Column statistics content model and pairwise statistics content model
The column statistics content model provides access to statistics that can be computed for each field (univariate statistics). The pairwise statistics content model provides access to statistics that can be computed between pairs of fields or values in a field.
The possible statistics measures are:
Count
UniqueCount
ValidCount
Mean
Sum
Min
Max
Range
Variance
StandardDeviation
StandardErrorOfMean
Skewness
SkewnessStandardError
Kurtosis
KurtosisStandardError
Median
Mode
Pearson
Covariance
TTest
FTest
Some values are only appropriate from single column statistics while others are only appropriate for pairwise statistics.
Nodes that will produce these are:
- Statistics node produces column statistics and can produce pairwise statistics when correlation fields are specified
- Data Audit node produces column and can produce pairwise statistics when an overlay field is specified.
- Means node produces pairwise statistics when comparing pairs of fields or comparing a field's values with other field summaries.
Which content models and statistics are available will depend on both the particular node's capabilities and the settings within the node.

Pixel coordinate listings

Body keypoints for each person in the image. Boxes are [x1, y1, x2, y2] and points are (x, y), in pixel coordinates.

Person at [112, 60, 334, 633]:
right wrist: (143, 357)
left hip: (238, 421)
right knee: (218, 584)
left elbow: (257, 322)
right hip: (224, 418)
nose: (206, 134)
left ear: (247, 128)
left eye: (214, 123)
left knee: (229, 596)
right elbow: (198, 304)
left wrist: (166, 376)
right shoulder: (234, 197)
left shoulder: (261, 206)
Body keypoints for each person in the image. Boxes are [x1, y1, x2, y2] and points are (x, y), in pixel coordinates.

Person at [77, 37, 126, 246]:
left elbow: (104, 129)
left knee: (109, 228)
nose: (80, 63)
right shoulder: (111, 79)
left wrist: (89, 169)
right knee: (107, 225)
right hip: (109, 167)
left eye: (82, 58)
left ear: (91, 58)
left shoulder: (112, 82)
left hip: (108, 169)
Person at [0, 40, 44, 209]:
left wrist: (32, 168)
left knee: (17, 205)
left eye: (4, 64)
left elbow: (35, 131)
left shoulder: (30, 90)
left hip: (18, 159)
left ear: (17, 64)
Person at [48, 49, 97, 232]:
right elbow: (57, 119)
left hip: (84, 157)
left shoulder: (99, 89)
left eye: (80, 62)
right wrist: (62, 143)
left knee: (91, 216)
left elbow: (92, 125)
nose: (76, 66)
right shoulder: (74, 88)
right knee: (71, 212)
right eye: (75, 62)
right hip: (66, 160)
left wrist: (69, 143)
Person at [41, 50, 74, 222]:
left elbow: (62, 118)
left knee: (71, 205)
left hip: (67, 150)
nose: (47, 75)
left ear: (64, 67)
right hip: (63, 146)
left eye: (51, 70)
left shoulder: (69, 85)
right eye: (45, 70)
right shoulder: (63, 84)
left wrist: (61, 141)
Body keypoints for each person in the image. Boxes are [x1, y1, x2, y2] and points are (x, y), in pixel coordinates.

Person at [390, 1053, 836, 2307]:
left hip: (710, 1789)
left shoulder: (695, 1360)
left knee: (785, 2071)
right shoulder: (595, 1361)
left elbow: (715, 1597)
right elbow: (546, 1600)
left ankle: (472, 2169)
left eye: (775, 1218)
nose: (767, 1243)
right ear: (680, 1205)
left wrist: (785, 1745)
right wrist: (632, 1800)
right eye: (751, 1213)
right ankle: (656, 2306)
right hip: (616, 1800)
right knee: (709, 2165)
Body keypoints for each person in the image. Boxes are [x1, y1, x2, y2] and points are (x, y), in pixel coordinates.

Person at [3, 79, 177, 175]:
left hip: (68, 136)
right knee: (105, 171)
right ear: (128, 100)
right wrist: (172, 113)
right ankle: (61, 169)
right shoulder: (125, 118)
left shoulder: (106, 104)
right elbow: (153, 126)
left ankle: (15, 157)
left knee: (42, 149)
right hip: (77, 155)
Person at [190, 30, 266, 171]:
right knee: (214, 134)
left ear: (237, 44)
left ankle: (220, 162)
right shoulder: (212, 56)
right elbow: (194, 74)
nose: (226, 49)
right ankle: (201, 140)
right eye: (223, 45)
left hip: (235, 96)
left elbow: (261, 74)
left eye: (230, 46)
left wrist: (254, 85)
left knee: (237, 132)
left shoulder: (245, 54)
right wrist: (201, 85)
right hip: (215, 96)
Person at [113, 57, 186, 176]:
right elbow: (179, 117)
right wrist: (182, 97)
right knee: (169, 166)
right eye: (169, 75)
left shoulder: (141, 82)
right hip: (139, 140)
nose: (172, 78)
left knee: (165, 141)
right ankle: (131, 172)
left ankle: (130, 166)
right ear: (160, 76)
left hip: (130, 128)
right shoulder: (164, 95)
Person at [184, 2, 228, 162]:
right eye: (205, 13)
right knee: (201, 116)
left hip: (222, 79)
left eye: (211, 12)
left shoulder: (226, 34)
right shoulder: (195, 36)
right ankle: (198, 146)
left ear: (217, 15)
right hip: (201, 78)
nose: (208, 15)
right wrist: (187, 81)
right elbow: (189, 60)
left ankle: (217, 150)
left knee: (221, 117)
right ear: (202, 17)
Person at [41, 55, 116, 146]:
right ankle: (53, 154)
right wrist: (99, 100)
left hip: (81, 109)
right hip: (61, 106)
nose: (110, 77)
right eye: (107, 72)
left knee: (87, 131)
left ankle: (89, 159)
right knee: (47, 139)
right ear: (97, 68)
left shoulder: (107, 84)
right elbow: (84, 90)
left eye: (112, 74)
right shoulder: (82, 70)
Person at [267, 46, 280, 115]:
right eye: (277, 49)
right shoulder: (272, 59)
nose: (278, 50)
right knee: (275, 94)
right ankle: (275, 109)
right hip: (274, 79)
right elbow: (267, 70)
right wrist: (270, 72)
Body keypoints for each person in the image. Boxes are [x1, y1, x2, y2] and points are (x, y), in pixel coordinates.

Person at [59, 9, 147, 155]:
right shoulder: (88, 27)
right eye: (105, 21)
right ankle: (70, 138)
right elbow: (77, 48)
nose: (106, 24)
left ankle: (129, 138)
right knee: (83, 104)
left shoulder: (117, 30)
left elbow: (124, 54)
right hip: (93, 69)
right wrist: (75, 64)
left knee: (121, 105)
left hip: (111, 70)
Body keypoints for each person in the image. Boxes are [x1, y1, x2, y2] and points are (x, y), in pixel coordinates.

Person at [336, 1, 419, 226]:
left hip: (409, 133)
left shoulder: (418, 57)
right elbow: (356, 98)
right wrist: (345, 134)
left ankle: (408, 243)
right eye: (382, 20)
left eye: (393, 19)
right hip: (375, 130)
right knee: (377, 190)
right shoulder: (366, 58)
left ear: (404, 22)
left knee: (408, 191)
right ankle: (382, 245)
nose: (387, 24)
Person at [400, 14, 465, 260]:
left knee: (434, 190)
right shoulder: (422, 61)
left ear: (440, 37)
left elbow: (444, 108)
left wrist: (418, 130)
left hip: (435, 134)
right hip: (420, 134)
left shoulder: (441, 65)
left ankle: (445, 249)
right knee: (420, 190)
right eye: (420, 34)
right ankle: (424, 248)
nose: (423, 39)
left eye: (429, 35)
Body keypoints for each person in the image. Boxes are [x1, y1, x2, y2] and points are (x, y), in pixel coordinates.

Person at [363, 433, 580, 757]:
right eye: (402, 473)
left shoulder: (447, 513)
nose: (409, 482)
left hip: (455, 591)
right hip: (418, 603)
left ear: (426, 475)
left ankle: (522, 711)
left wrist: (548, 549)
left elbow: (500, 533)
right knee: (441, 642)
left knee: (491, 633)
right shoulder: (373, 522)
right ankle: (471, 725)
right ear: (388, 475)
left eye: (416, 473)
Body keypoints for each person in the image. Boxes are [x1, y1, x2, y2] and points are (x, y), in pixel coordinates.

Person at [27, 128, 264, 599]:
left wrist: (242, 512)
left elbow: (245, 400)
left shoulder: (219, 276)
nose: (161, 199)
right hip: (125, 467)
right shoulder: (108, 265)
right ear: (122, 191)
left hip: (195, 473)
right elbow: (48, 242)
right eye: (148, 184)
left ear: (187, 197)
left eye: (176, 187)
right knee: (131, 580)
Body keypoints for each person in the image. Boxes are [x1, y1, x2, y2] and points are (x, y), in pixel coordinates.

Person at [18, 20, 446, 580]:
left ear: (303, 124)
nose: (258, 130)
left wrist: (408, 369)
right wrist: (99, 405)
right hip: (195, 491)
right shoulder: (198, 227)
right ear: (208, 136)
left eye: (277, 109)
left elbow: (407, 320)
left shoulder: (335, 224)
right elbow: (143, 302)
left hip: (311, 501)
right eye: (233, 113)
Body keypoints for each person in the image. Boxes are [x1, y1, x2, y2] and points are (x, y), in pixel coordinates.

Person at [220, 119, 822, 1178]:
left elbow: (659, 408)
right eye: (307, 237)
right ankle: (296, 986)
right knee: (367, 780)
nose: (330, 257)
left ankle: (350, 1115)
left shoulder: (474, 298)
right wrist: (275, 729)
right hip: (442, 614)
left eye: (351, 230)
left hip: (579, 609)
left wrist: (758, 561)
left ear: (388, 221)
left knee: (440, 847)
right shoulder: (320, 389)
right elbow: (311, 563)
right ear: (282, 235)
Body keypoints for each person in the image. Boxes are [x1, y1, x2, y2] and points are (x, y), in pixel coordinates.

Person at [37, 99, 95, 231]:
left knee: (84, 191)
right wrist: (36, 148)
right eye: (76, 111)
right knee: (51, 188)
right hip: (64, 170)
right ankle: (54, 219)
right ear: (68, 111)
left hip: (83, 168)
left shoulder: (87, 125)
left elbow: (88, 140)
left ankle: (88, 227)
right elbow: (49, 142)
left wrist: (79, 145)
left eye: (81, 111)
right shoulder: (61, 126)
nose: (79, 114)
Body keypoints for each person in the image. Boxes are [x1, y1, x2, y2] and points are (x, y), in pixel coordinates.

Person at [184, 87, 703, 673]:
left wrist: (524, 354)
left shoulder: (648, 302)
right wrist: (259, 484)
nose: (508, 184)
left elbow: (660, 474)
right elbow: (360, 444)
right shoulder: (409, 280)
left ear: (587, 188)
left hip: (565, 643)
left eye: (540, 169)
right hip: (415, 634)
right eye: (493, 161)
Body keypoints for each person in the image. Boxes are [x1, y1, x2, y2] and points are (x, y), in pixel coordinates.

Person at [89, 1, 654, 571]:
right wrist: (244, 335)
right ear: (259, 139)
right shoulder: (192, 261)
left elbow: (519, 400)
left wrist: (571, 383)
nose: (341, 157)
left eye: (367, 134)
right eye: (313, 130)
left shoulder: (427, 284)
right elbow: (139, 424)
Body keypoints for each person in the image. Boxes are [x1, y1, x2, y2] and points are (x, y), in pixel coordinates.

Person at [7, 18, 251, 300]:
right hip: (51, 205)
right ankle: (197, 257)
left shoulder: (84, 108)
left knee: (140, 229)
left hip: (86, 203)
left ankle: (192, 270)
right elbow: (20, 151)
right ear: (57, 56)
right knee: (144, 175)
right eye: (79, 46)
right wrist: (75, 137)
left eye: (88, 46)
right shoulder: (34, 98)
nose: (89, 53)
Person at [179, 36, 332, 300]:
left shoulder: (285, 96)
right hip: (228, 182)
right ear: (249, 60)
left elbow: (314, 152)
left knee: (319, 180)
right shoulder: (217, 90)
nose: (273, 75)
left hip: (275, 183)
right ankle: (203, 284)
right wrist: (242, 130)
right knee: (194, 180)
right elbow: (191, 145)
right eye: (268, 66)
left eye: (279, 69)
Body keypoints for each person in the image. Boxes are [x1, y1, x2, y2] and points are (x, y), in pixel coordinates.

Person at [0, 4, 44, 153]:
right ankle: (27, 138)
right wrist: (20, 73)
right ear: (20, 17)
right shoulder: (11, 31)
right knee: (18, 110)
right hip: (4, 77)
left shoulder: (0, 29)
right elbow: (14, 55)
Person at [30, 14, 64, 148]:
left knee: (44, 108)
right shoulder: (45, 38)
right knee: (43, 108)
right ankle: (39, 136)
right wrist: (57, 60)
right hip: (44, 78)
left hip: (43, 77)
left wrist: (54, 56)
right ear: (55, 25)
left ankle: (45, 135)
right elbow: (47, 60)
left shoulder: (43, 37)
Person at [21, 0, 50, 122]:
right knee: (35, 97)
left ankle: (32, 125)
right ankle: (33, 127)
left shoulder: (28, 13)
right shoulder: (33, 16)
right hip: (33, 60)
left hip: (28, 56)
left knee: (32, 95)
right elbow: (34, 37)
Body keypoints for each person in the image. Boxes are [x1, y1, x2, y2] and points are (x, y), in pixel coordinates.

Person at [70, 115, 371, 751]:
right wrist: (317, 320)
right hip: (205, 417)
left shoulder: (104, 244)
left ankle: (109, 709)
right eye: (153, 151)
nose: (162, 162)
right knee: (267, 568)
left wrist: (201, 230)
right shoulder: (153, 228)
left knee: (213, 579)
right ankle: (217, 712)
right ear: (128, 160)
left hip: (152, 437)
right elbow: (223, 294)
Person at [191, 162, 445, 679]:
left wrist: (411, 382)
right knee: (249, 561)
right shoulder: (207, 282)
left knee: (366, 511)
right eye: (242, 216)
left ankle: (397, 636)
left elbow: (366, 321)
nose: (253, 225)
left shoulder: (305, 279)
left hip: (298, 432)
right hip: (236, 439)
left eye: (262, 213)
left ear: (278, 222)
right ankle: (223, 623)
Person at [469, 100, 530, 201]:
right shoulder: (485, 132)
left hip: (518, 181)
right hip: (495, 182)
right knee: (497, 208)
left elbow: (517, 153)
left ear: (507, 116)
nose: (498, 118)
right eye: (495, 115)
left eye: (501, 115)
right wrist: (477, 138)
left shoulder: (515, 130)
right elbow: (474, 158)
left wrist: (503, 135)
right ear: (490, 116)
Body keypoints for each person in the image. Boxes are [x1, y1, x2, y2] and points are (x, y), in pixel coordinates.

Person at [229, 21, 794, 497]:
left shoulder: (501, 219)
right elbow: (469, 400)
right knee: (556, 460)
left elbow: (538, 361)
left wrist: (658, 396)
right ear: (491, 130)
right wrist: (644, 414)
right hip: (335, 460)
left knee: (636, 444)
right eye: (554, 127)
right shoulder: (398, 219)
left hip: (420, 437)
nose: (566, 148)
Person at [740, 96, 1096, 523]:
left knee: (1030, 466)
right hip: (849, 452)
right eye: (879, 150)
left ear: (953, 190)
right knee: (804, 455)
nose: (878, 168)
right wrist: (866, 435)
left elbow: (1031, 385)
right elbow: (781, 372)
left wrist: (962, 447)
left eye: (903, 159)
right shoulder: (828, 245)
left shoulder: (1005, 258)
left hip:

TASK DIRECTIONS:
Repeat word for word the passage of the page on statistics content models that begins at the words "Column statistics content model and" and stops after "in a field.". These records have no connection to the page on statistics content models.

ANSWER SPACE:
Column statistics content model and pairwise statistics content model
The column statistics content model provides access to statistics that can be computed for each field (univariate statistics). The pairwise statistics content model provides access to statistics that can be computed between pairs of fields or values in a field.